Also entweder die auf dieser Seite haben keine Ahnung, sind von Intel gekauft, oder ... AMD spielt das Ganze herunter ?


Und so wie ich das verstehe, heißt betroffen, betroffen.
Ein bisschen betroffen gibt's da wohl nicht, wie bei ein bisschen schwanger.

Also betroffen heißt: Entweder die bringen Updates raus, oder sie ignorieren es und schaun einfach mal, was passiert.



Ich finde es nur erstaunlich, mit welcher Energie von manchen auf Intel geschimpft wird, die Updates für einige CPUs raus bringen, wohingegen AMD überhaupt gar nichts macht.

Nicht mal für Ryzen.

Obwohl "betroffen".




lutari schrieb:


> AMD ist zwar für Spectre anfällig, aber _bisher_ fehlt für eine sinnvolle Anwendung des Angriffs noch der Durchbruch einer Sicherheitsebene.



Bisher ?


Ok, ich bin da kein Spezialist, was diese Sicherheitslücken angeht.

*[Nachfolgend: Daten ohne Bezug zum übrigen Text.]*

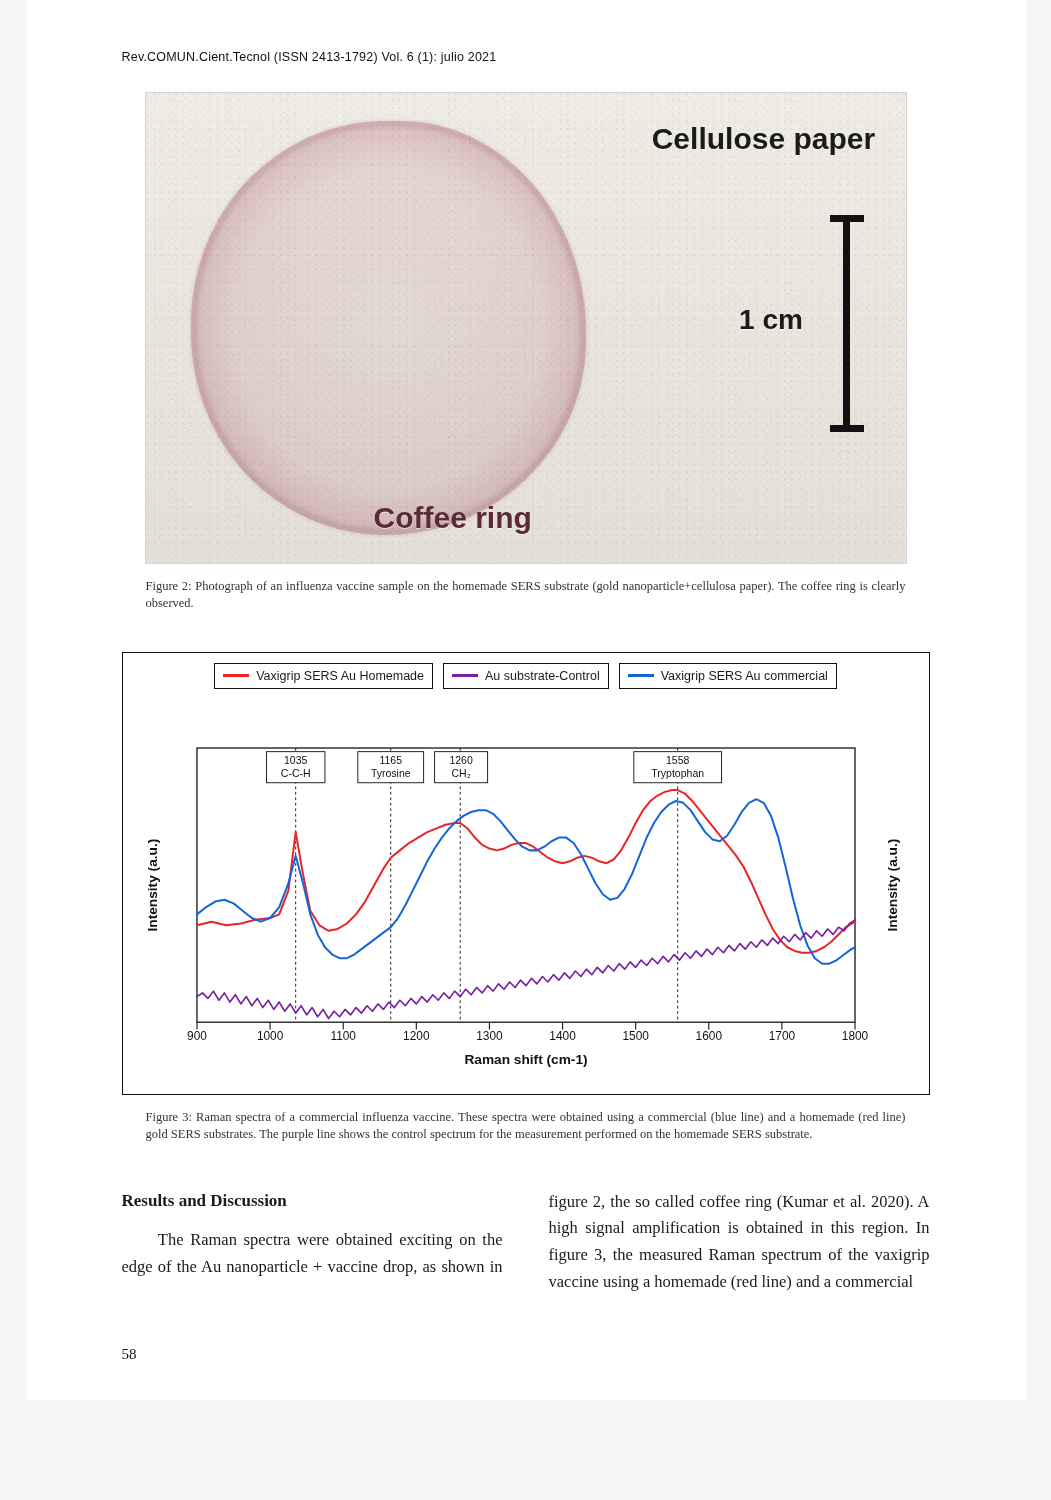Rev.COMUN.Cient.Tecnol (ISSN 2413-1792) Vol. 6 (1): julio 2021
Cellulose paper Coffee ring 1 cm
Figure 2: Photograph of an influenza vaccine sample on the homemade SERS substrate (gold nanoparticle+cellulosa paper). The coffee ring is clearly observed.
Vaxigrip SERS Au Homemade
Au substrate-Control
Vaxigrip SERS Au commercial
Intensity (a.u.) Intensity (a.u.) 900 1000 1100 1200 1300 1400 1500 1600 1700 1800 Raman shift (cm-1) 1035 C-C-H 1165 Tyrosine 1260 CH₂ 1558 Tryptophan
Figure 3: Raman spectra of a commercial influenza vaccine. These spectra were obtained using a commercial (blue line) and a homemade (red line) gold SERS substrates. The purple line shows the control spectrum for the measurement performed on the homemade SERS substrate.
Results and Discussion
The Raman spectra were obtained exciting on the edge of the Au nanoparticle + vaccine drop, as shown in figure 2, the so called coffee ring (Kumar et al. 2020). A high signal amplification is obtained in this region. In figure 3, the measured Raman spectrum of the vaxigrip vaccine using a homemade (red line) and a commercial
58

Mag ja sein, dass ich da falsch liege.

Aber wie heißt das ?
Wer im Glashaus sitzt, sollte nicht mit Steinen werfen.


----------



## wuselsurfer (4. April 2018)

*AW: Microcode-Updates gegen Spectre: Schlechte Nachrichten für Besitzer älterer Intel-CPUs*



cPT_cAPSLOCK schrieb:


> Also alle, die sich darüber beschweren, dass ihre mindestens neun (!) Jahre alte CPU nicht mehr geupdatet wird, sollten sich dann doch langsam mal überlegen, ob ihre CPU nicht mal langsam End of Life ist


Richtig.
Wahrscheinlich läuft da noch XP drauf und ins Internet geht es mit dem Internet Explorer ... .


cPT_cAPSLOCK schrieb:


> Ich kann den Unmut nachvollziehen, aber Intel kann auch nicht jede CPU seiner Firmengeschichte patchen.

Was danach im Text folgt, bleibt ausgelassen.